18世紀までのポーランドは、貴族の投票で国王を選ぶ選挙王政の国家だった。スタニスワフ2世はロシアの女帝エカチェリーナ2世の元愛人で、ポーランドを属国化するために彼女によって担ぎ出された人物。このため彼には最初から国王としての権威がなく、貴族の反乱と、ロシア、プロイセンの軍事介入という大混乱を招き、しまいに国土が分割されてポーランドは消滅してしまう。その国家の終焉の当事者について詳しく記したのがこの作品だ。 

著者はポーランド系でイギリスで活動しているフリーの歴史家アダム・ザモイスキ(Adam Zamoyski)。初版は1992年で、私が入手したのはその新版。A5変形版で550頁もある、かなり分厚い労作だ。

ポーランド最後の国王・スタニスワフ2世の詳細な伝記

私の翻訳作品は第一次国家分割直後の1776年のポーランドが舞台で、スタニスワフ2世の在世中のことなので、この本のなかには、もちろん私の訳書の著者についても記されているし、よく読むと、私が訳した本からの引用も載っている。

この本によってポーランド史や翻訳についての私の大きな認識が変わることはなさそうだが、もし少し前にこの本を入手していたら、訳註や解説は少し変わっていたかもしれない。

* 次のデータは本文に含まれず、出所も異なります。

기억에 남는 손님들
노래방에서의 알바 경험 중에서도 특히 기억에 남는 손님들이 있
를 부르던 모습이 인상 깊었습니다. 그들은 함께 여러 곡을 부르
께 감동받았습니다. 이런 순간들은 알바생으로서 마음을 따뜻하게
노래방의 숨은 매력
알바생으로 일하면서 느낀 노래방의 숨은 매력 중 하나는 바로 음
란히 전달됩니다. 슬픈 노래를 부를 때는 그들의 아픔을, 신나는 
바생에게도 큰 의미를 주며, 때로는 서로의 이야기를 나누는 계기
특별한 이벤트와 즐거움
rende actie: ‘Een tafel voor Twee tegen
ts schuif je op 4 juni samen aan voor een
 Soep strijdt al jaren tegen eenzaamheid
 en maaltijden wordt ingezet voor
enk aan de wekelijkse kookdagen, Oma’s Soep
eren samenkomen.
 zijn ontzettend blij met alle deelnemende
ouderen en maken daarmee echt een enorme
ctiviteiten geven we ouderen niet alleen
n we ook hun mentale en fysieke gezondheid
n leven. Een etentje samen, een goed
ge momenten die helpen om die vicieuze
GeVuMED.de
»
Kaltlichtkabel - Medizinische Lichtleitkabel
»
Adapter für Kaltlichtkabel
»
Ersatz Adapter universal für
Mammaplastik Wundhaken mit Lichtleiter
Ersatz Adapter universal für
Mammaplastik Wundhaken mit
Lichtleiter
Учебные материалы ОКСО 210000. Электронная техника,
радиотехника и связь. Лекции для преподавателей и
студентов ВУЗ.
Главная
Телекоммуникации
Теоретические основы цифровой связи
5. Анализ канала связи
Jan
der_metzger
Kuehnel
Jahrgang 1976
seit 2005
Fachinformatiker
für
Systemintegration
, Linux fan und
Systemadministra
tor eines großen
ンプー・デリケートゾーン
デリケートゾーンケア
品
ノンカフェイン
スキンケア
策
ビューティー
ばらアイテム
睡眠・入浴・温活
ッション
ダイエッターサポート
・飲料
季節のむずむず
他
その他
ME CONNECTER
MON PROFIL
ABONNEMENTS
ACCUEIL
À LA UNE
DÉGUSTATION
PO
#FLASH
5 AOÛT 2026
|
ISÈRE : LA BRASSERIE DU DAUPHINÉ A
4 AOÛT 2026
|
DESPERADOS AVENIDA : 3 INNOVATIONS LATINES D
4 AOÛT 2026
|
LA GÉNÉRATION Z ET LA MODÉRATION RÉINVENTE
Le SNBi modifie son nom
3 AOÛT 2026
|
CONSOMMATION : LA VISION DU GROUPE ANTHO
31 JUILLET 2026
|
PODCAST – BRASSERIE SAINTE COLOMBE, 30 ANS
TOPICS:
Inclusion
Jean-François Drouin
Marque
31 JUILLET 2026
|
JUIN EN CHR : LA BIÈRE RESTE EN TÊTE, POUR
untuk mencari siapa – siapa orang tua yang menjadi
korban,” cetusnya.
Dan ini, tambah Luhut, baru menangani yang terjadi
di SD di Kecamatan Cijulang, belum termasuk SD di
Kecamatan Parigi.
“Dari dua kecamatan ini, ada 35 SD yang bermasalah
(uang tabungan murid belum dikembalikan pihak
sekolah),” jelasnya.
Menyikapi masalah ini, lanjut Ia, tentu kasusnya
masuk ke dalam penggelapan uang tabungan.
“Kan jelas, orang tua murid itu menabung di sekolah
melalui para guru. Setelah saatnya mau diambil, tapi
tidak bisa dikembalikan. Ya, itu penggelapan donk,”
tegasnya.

ただ、国外の本について研究したり翻訳したりしていると、こうしたタイミングのずれはどうしても出てくるので、この本に書かれていることは、次にまたポーランド関係の翻訳をするときに利用しようと思う。

著者ザモイスキの両親はポーランド貴族で、1939年、ポーランドがドイツとソビエトに分割された際に国外に逃れ、アダム・ザモイスキ自身はニューヨークで生まれたという。この作品以外にショパンの伝記なども書いており、今月『ショパン プリンス・オブ・ザ・ロマンティックス』が出版される(大西直樹、楠原祥子訳、音楽之友社)。